É essa a perceção de Telma Silva, gerente da Casa das Lérias. “Há pessoas que saíram de Amarante, algumas até muito novas, porque foram trabalhar para fora ou acompanharam os pais, que se deslocaram. Mas mantêm ligações à terra, por via dos avós, tios, primos… Regressam no Natal, mas também no verão, e algumas ficam alojadas aqui no hotel”, esclarece. E tanto a escolha do alojamento como do serviço de cafetaria têm muitas vezes uma motivação sentimental. “A Casa das Lérias tem tradição em Amarante e há quem venha cá por isso, porque têm lembranças do espaço antes da reabilitação ou então associam-nos a memórias com os pais ou os avós”, continua. 

Estes amarantinos regressados estão numa posição privilegiada para avaliar a evolução do concelho e muitas vezes dão opinião. Diz Telma Silva que “destacam o crescimento e desenvolvimento, mas lamentam os edifícios degradados e ainda por reabilitar, no centro da cidade”.

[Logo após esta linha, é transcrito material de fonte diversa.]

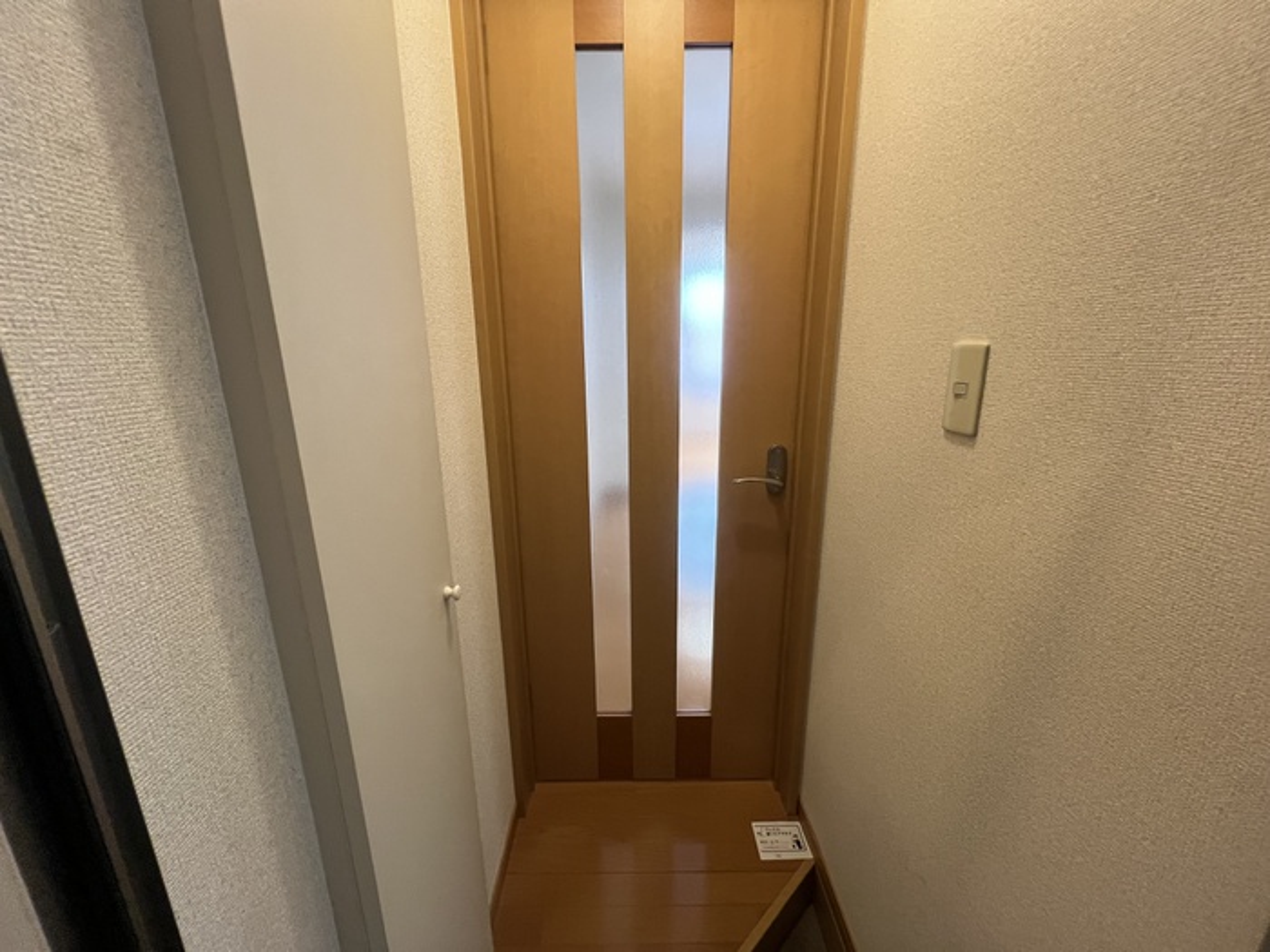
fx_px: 477
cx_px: 635
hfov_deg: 106.2
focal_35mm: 13
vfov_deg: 89.9
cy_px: 476
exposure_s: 1/69
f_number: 1.8
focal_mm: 1.57
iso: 250
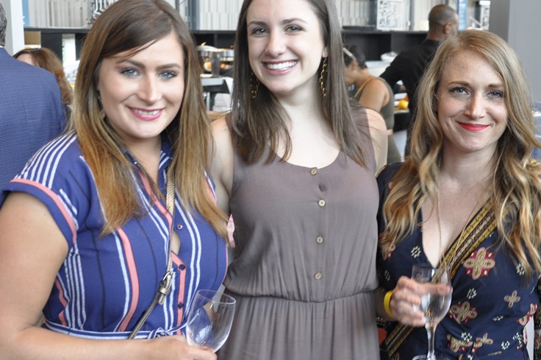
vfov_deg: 25.4
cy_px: 154
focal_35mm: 53
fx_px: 796
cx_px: 276
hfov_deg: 37.6
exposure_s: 1/15
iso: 400
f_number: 5
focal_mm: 26
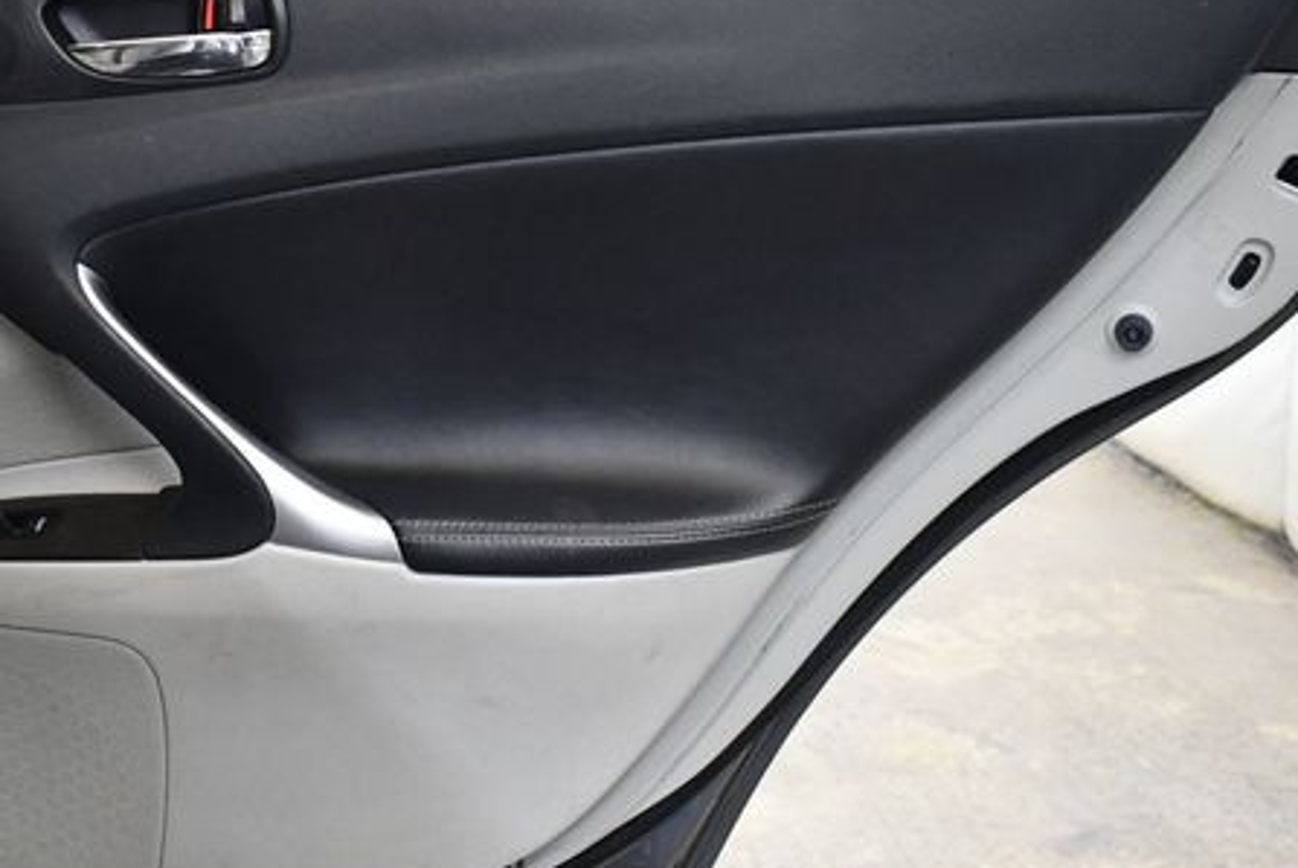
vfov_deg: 21.6
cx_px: 511
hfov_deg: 31.8
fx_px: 2274
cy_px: 372
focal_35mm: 63
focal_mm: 22
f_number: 3.8
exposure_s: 1/100
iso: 3200
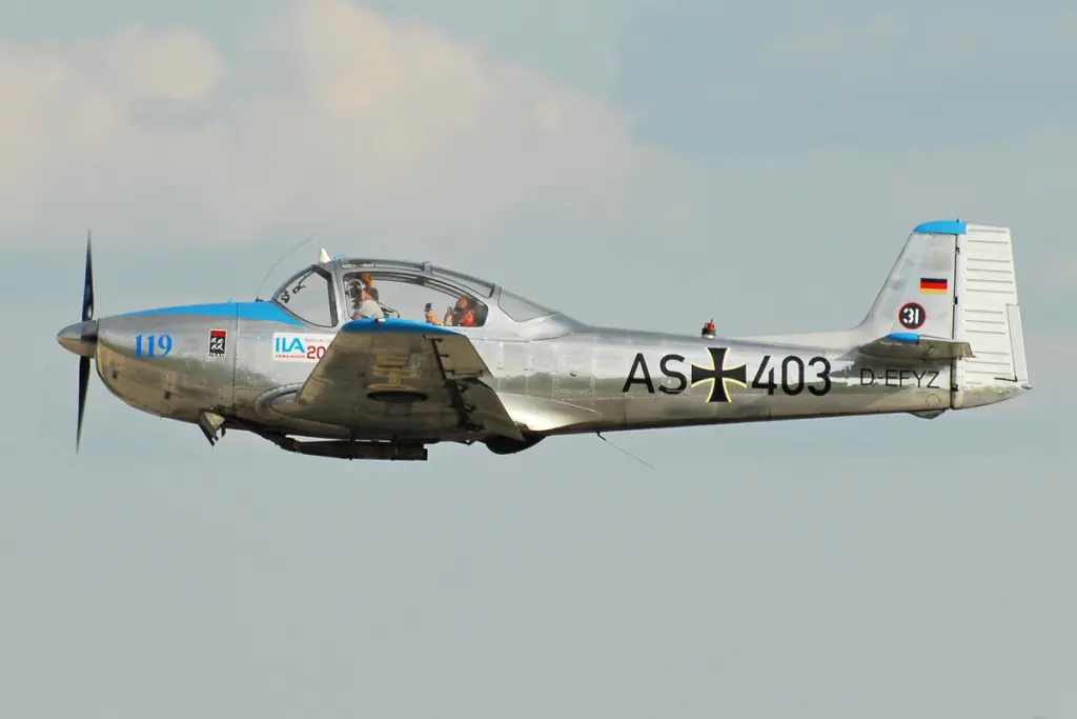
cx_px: 538
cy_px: 360
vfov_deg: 3.1
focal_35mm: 450
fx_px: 13463
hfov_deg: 4.6
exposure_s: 1/500
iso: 200
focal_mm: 300
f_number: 8
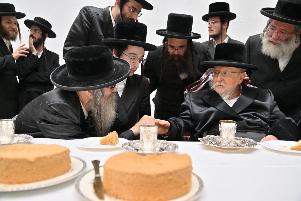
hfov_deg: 61.9
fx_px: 251
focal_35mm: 30
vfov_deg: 43.6
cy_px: 100
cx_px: 150
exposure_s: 1/200
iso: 1000
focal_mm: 30
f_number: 4
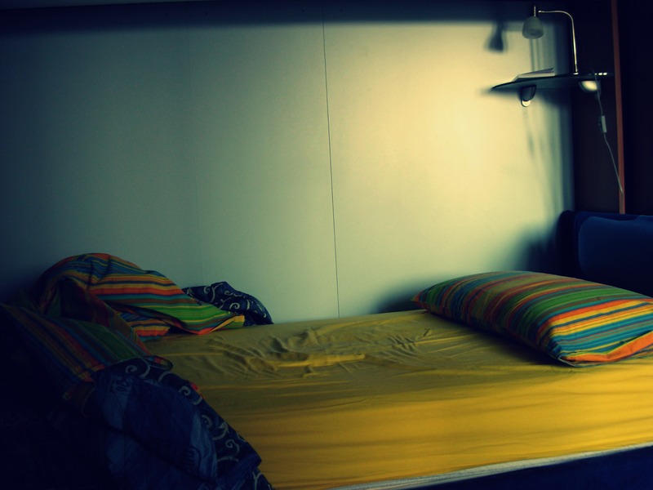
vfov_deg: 37.7
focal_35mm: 38
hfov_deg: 49.0
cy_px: 245
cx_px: 326
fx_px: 717
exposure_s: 1/35.9
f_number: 2.9
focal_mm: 6.3
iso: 79
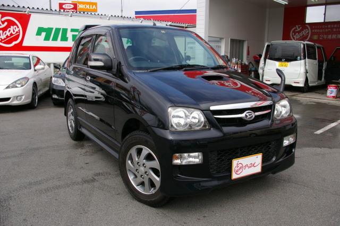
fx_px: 297
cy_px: 113
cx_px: 170
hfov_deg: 59.5
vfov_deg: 41.7
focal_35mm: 32
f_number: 8
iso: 200
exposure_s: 1/250
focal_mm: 21
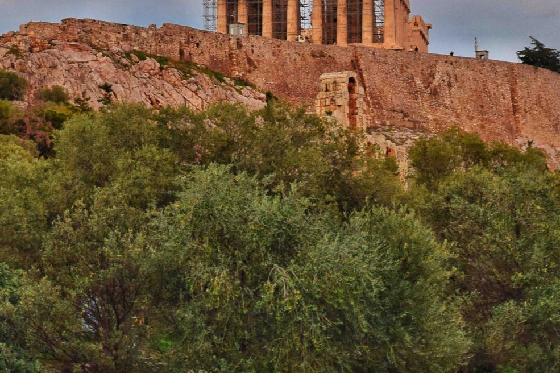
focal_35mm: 156
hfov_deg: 13.1
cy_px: 81
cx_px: 89
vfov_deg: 8.8
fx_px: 2426
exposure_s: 1/80
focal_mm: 50
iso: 400
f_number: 8
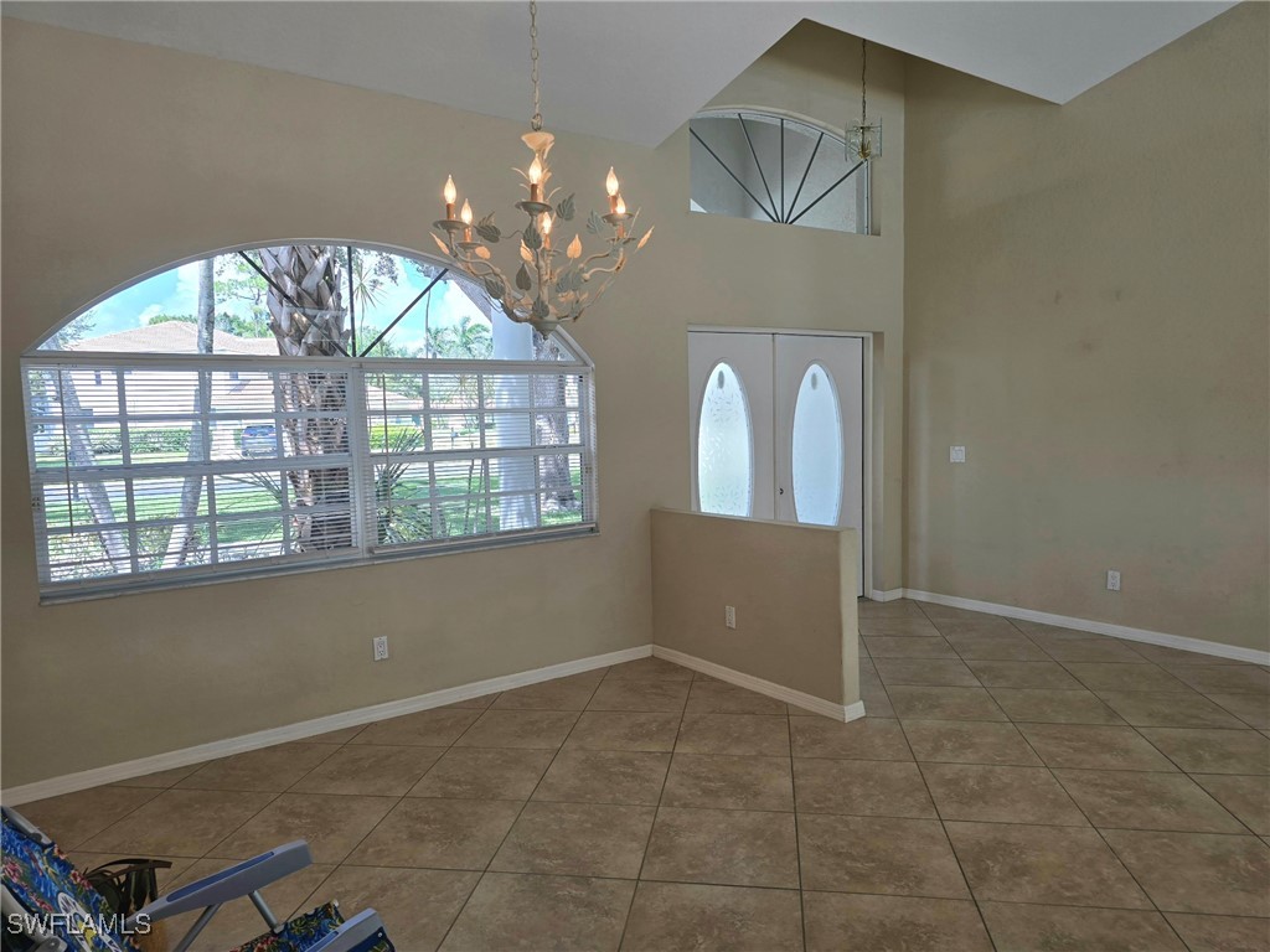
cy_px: 476
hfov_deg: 73.9
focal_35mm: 23
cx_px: 635
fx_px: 844
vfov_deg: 58.9
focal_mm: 6.3
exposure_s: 1/120
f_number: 1.7
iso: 20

“Ir para fora cá dentro” é possível para quem fica em Amarante nas férias, ainda que com limitações: a mobilidade interna e, em alguns casos, o custo das atividades. Mas a verdade é que estes amarantinos – residentes e de regresso – não são um público prioritário, ou sequer especificamente considerado, quer pelo poder público em geral, quer pelos operadores turísticos, habitualmente voltados para a captação de outros visitantes, nacionais e estrangeiros. 

A estratégia para o Turismo da Câmara Municipal de Amarante, não previa – pelo menos até 2022 – ações específicas para os amarantinos. O plano tinha o objetivo de posicionar Amarante como “o destino a não perder no norte de Portugal”, mas sem contar – pelo menos “no papel” – com o turismo interno (do concelho) para esse fim. Desconhecemos se terá sido entretanto produzido um documento estratégico atualizado com linhas de ação para quem passa as férias em casa. 

Considerando, por extrapolação, os dados nacionais da Pordata que citamos no início desta reportagem, quatro em cada 10 residentes em Amarante não têm condições económicas para pagar uma semana de férias fora de casa. Mas talvez tenham orçamento suficiente para investir nas localidades onde moram. A estes juntam-se os que têm outros obstáculos, como problemas de mobilidade ou o facto de serem cuidadores informais de pessoas que não podem deslocar-se, e os que – mesmo sem qualquer impedimento, de natureza financeira ou outro – escolhem ficar em casa. São já um público – ou um mercado – de dimensão assinável, que poderá estar disposto a redescobrir o concelho.